Feby Indirani Menunggu September

Ketika ditanya kapan menikah, Feby menjawab: ”Maunya sih September.” Ketika lebih jauh diminta penjelasannya, mengapa September, dengan sedikit berseloroh ia beralasan: ”Mungkin karena aku menggemari lagu ’September Ceria’-nya Vina Panduwinata.” Ah, itu lagu lama, yang ternyata masih menjadi favoritnya.

Demikianlah, Feby Indirani, yang lahir di Jakarta, 15 Februari (sehari setelah Valentine’s Day) 1979, pribadi yang santai dan mengalir mengikuti irama hidup. Sebagai alumnus Jurusan Jurnalistik di Universitas Padjadjaran Bandung, digelutinya bidang pekerjaan yang sesuai dengan hobi dan pendidikannya.

Ia pernah bergabung di Koran Tempo, sebelum kini bekerja di Majalah Business Week edisi Indonesia. Job title-nya seolah-olah ’sangar’, menurutnya. Senior reporter. ”Itu karena kami tak punya junior reporter aja, haha.” Sebaiknya jangan dipercaya celoteh Feby itu. Ia memang andal dalam pekerjaannya sebagai jurnalis, jadi sudah sepantasnya mengemban tugas dan jabatan itu.

Sejak tahun 2006, Feby telah menerbitkan buku. Simfoni Bulan, novel debut pertamanya, dan laris penjualannya. Dalam novel itu, tokoh utamanya menjalani eksperimen sebagai pelacur demi sebuah riset karena ingin menulis tentang perjalanan hidup seorang ’kupu-kupu malam’. Namun akhirnya terjerat masalah cinta dan kepelikan persoalan lain yang membuat sang tokoh sempat mencari ketenangan di India.

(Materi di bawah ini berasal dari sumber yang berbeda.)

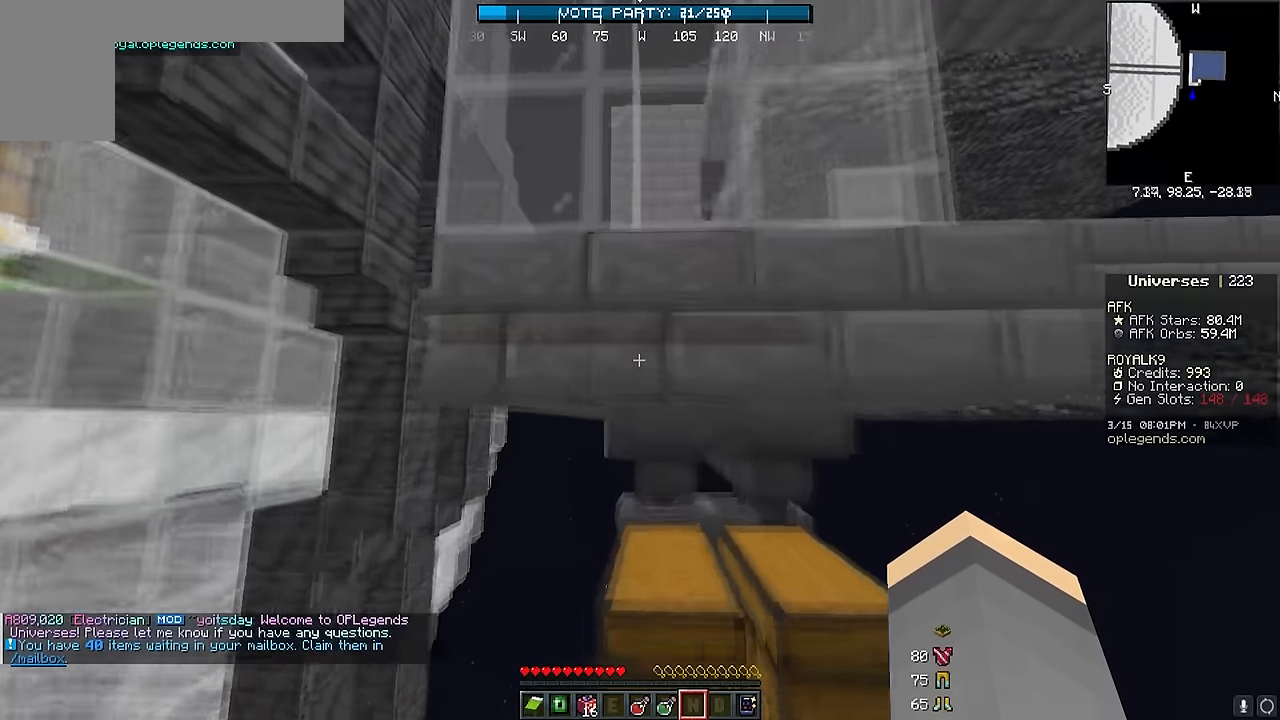
{"keys": [], "mouse": ["left"], "events": [[183, "a", "up"], [333, "d", "down"], [483, "d", "up"], [483, "mouse_left", "down"]]}
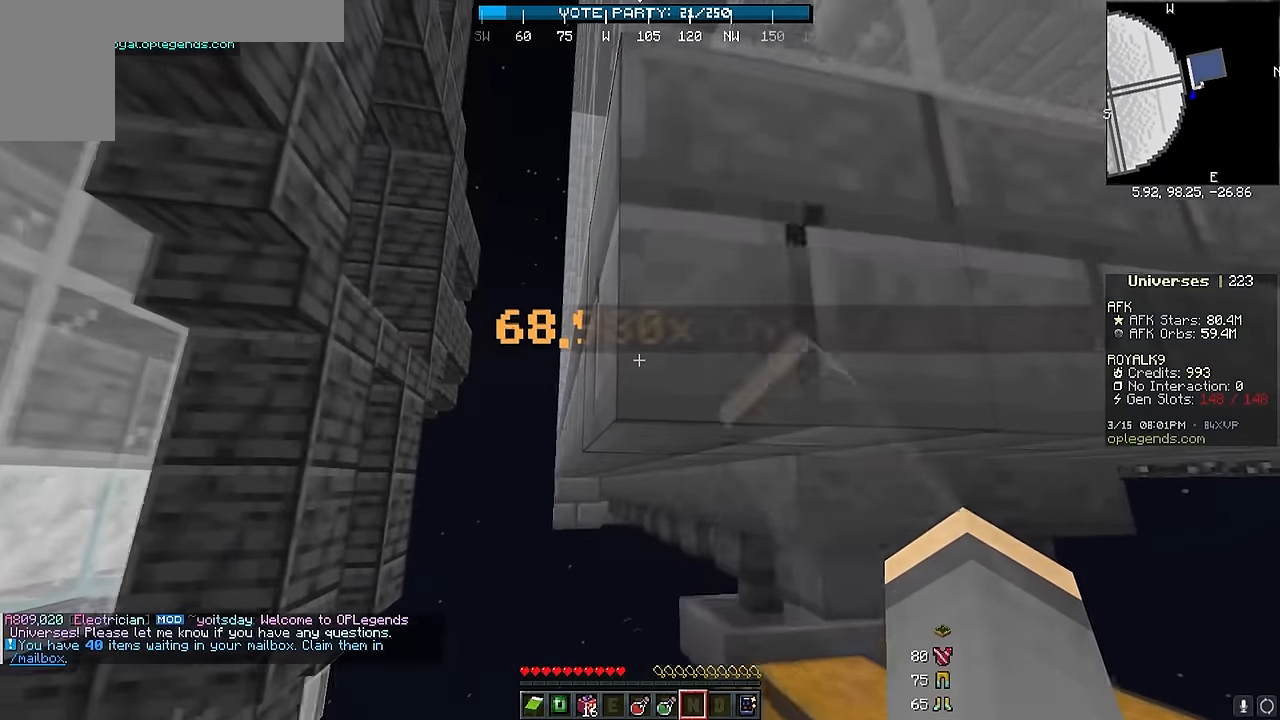
{"keys": ["a"], "mouse": ["left"]}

Pada tahun yang sama, atas kepercayaan Gagas Media, Feby menulis novel adaptasi film Cewek Metropolis. Selanjutnya Lantai 13 (2007), Gerimis (2007). Dan yang terakhir terbit adalah buku Model Portfolio: Semua yang Perlu Kamu Tahu untuk Jadi Model (2008). ”Aku membantu Arzetty Biblina yang top model itu.” Feby menjelaskan.

            Jadi, apa lagi yang mau ditulis dalam waktu dekat? ”Saat ini sedang mau menyelesaikan daftar ‘yang ingin ditulis’ yang belum selesai-selesai. Jangan disebutin dulu ya, pamali takut makin gak jadi, hehehe.”

            Ketika ditanya kesan terindah sepanjang hidupnya sebagai wartawan, Feby tidak menemukan peristiwa yang tepat. Menurutnya, sebagai wartawan selalu bertemu dan kenalan dengan banyak orang. Itu yang menyenangkan. Karena dapat belajar banyak hal meski dari sedikit demi sedikit. “Satu hal, jadi wartawan mesti tebel muka, memberanikan diri mengajukan pertanyaan meskipun bakalan keliatan bodoh,” Feby mengaku.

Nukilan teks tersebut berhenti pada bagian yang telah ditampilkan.